Design of an electric power system with incorporation of a phased array antenna for OLFAR

The Orbiting Low Frequency Antennas for Radio Astronomy (OLFAR) project is investigating the feasibility of an orbiting low frequency radio telescope. The radio telescope is formed using a swarm of nano-satellites equipped with astronomical antennas, conceivably orbiting the Moon or the second Lagrange-point of the Earth-Moon system. In these orbits, when at the far-side of the Moon as seen from the Earth, the low frequency radio signals originating from Earth are deemed to be blocked by the Moon, considerably reducing the amount of interference. Such a telescope, with its unique vantage point, will open up a new field in astronomical research; yet the power demands, as well as the data rates involved are very challenging. This paper details the design of the highly integrated Electric Power System (EPS) of an OLFAR satellite.
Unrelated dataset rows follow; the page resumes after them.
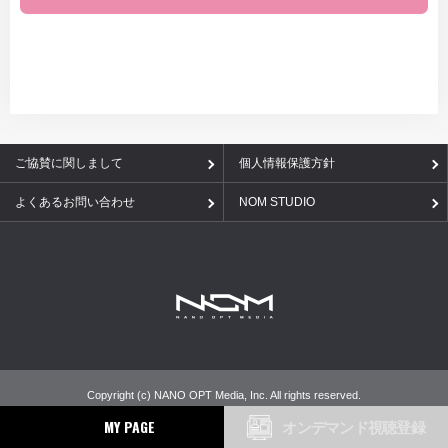
ご協賛に関しまして
個人情報保護方針
よくあるお問い合わせ
NOM STUDIO
Copyright (c) NANO OPT Media, Inc. All rights reserved.
MY PAGE
オンデマンド視聴登録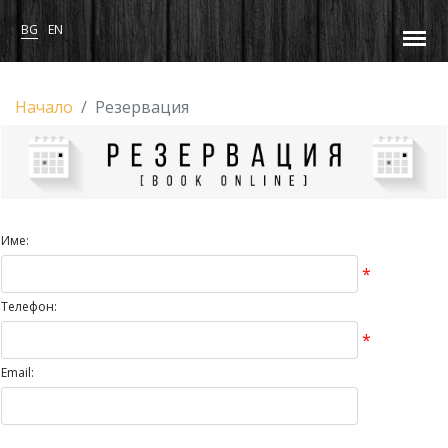
BG
EN
Начало
Резервация
Име:
*
Телефон:
*
Email: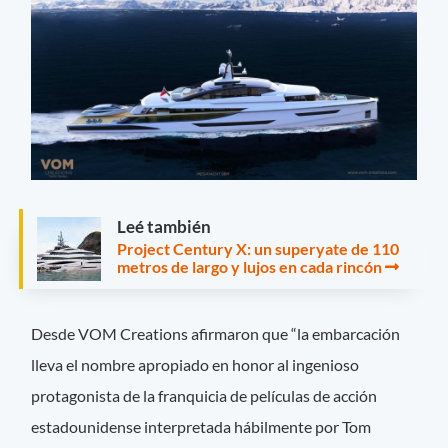
Leé también
Project Century X: un superyate de 110
metros de largo y lujos en cada rincón
Desde VOM Creations afirmaron que “la embarcación
lleva el nombre apropiado en honor al ingenioso
protagonista de la franquicia de películas de acción
estadounidense interpretada hábilmente por Tom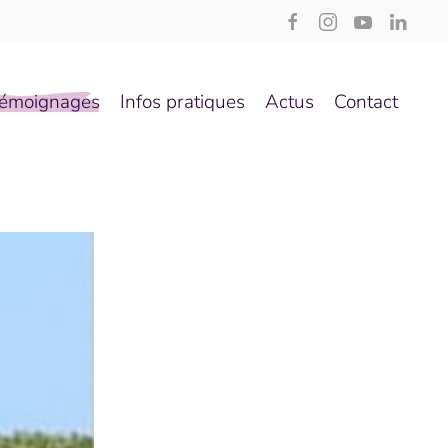
émoignages
Infos pratiques
Actus
Contact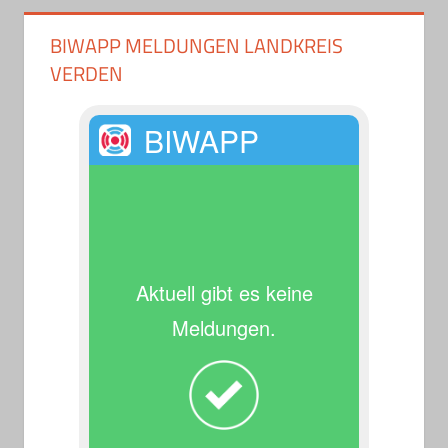
BIWAPP MELDUNGEN LANDKREIS
VERDEN
BIWAPP
Aktuell gibt es keine
Meldungen.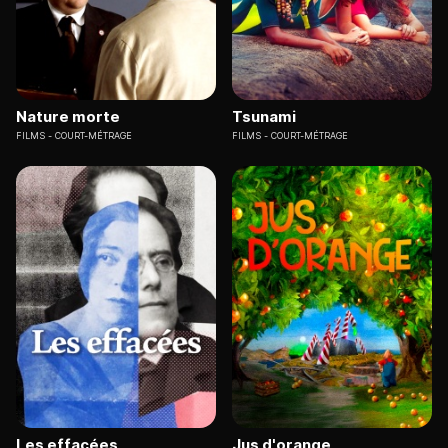
Nature morte
Tsunami
FILMS
COURT-MÉTRAGE
FILMS
COURT-MÉTRAGE
Les effacées
Jus d'orange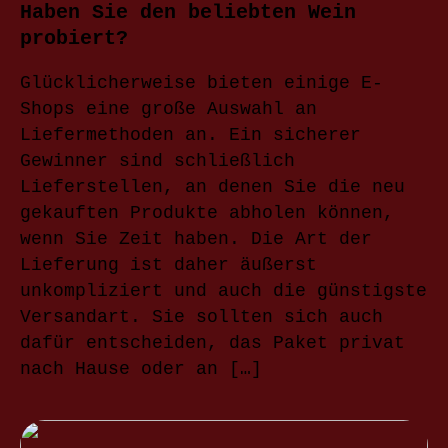
Haben Sie den beliebten Wein
probiert?
Glücklicherweise bieten einige E-
Shops eine große Auswahl an
Liefermethoden an. Ein sicherer
Gewinner sind schließlich
Lieferstellen, an denen Sie die neu
gekauften Produkte abholen können,
wenn Sie Zeit haben. Die Art der
Lieferung ist daher äußerst
unkompliziert und auch die günstigste
Versandart. Sie sollten sich auch
dafür entscheiden, das Paket privat
nach Hause oder an […]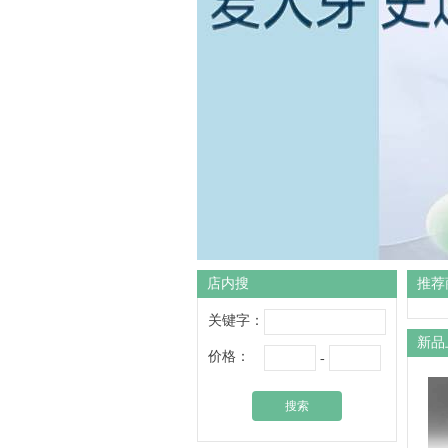
店内搜
推荐
关键字：
新品
价格：
-
搜索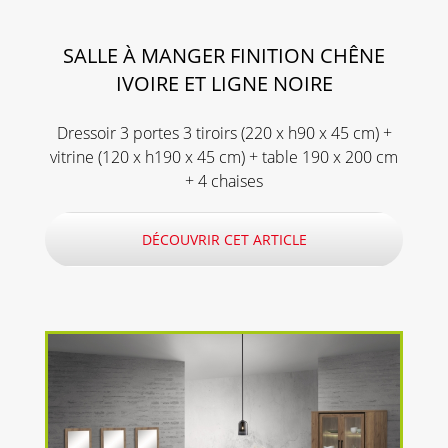
SALLE À MANGER FINITION CHÊNE
IVOIRE ET LIGNE NOIRE
Dressoir 3 portes 3 tiroirs (220 x h90 x 45 cm) +
vitrine (120 x h190 x 45 cm) + table 190 x 200 cm
+ 4 chaises
DÉCOUVRIR CET ARTICLE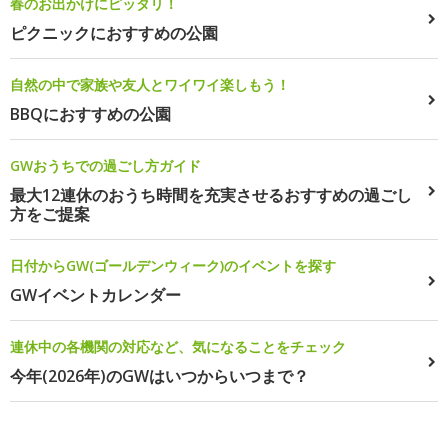
春のお出かけにピッタリ！
ピクニックにおすすめの公園
自然の中で家族や友人とワイワイ楽しもう！
BBQにおすすめの公園
GWおうちでの過ごし方ガイド
最大12連休のおうち時間を充実させるおすすめの過ごし
方をご提案
日付からGW(ゴールデンウィーク)のイベントを探す
GWイベントカレンダー
連休中の各機関の対応など、気になることをチェック
今年(2026年)のGWはいつからいつまで？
The most demanding power mode of the mission is during exchange and pre-processing of science data. In this mode, each individual satellite has an average power consumption of 30W. Similar power demand is expected during the orbit transfer phases, in which the main electric thruster has a duty cycle close to unity, and places additional constraints on the attitude control of the satellite. Such power levels, for extended periods of time, have rarely been shown in such a small form factor. A phased antenna array is used for the downlink, and is constructed from an array of small-patch antennas, in order to achieve sufficient data rates. In an OLFAR satellite, the collection surface of the solar array is shared with this antenna. The tracking mechanism of solar array and antenna uses electric motors, to allow tracking the Sun or the ground station in a three-axis controlled attitude mode. The phased antenna array in turn allows fine pointing when required. The design of the Electric Power System is based on a Maximum Power Point Tracker-fed battery bank, using solar deployable panels. Care is taken to reduce the number of charge-discharge cycles encountered by the batteries, allowing for an increase in the expected system lifetime. Also the thermal aspects of the power levels involved both in the solar cells, as well as the phased array have been addressed.